Collected data:
..............................

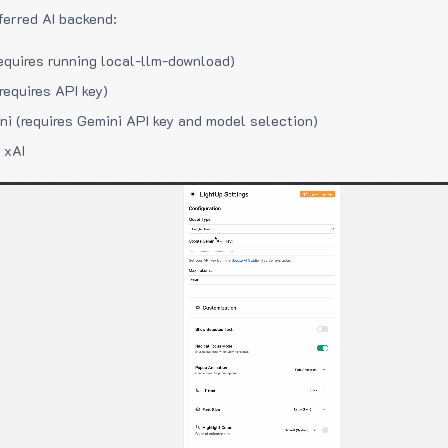
ferred AI backend:
equires running local-llm-download)
requires API key)
i (requires Gemini API key and model selection)
 xAI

..............................

## Problem to solve
Output every one of the lines above as a Markdown table with the columns "Row" and "Line," numbering each row and omitting blank lines. Leave the pictures out of the answer.

## Answer box
| Row | Line |
|---|---|
| 1 | ferred AI backend: |
| 2 | equires running local-llm-download) |
| 3 | requires API key) |
| 4 | i (requires Gemini API key and model selection) |
| 5 |  xAI |